Atrás quedó aquel semestre en el que David Trezeguet se convirtió en el salvador de un equipo que no daba señales de reacción en la etapa final de la B Nacional. Ahora, en el inicio de esta temporada, en la que River parece no tener la imperiosa necesidad de ser salvado por su capitán, él tampoco muestra condiciones físicas ni anímicas de poder salvarlo.

Una tendinitis le impidió estar presente frente a Tigre, por la tercera fecha del campeonato, y también le impedirá estar contra Quilmes, pero además lo obligó a entrenarse de manera diferenciada en gran parte de las prácticas de cada semana.

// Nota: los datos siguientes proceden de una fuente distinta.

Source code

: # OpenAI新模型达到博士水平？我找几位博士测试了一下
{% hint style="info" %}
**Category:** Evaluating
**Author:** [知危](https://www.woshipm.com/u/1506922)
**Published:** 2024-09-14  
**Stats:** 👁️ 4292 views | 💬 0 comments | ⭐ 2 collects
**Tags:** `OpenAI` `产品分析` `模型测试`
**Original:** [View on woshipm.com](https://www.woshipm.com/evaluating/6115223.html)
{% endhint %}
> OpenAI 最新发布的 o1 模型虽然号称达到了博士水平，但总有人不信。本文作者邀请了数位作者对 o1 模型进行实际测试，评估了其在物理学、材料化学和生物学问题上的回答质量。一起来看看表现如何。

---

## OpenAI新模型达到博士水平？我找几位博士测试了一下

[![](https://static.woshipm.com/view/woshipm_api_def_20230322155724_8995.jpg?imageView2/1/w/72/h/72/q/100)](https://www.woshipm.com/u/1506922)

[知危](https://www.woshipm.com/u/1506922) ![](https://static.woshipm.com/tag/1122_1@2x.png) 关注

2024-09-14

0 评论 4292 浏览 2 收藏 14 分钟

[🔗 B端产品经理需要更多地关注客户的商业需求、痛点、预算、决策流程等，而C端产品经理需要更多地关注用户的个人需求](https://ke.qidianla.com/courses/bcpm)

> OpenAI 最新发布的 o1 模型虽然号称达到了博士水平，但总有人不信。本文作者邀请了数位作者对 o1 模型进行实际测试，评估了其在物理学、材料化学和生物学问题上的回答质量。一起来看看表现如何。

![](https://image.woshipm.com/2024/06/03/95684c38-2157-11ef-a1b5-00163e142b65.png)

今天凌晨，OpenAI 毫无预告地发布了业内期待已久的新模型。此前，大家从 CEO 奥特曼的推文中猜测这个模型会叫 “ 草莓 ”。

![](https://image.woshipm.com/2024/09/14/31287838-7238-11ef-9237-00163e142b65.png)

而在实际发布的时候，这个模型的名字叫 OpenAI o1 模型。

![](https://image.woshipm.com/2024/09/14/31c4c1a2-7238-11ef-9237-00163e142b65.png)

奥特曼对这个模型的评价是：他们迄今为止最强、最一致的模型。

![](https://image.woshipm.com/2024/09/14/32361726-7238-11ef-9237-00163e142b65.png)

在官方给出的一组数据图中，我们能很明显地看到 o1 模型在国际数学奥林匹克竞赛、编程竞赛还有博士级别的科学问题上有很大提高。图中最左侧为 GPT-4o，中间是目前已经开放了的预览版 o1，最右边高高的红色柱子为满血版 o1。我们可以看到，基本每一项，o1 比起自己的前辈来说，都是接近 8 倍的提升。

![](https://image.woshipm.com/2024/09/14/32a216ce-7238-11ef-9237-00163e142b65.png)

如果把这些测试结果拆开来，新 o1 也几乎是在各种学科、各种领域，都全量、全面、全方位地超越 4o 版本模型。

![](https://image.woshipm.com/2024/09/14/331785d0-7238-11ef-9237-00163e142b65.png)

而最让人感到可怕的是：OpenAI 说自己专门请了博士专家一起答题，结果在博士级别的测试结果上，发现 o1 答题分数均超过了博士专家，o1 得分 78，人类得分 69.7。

Con lo que el Rey David terminó perdiendo en el aspecto físico y futbolístico, y pagando las consecuencias de ello dentro del campo de juego. Entonces, el ídolo pasó de ser fundamental para el equipo a perder presencia: sus apariciones resultaron cada vez más esporádicas, sus toques de primera ya no resultaron tan precisos como al principio y la ausencia de gol se tornó inevitable.

Tanto como sus viajes a Francia por cuestiones personales. El delantero tuvo que viajar previo a Arsenal y lo volverá hacer a solo unos días de recibir a Boca en el Monumental. Cosa que pondrá en riesgo su titularidad ante el eterno rival, justo en el momento en el que más lo necesitará todo River.

Sin embargo, aunque a los tumbos, Almeyda parece haberle encontrado la vuelta a un River que ya no depende exclusivamente de Trezeguet. Entre Luna, Mora y Funes Mori suplieron el volumen ofensivo que generaba el francés y se mostraron capaces de reemplazar a un capitán que arrancó la temporada a contramano del equipo.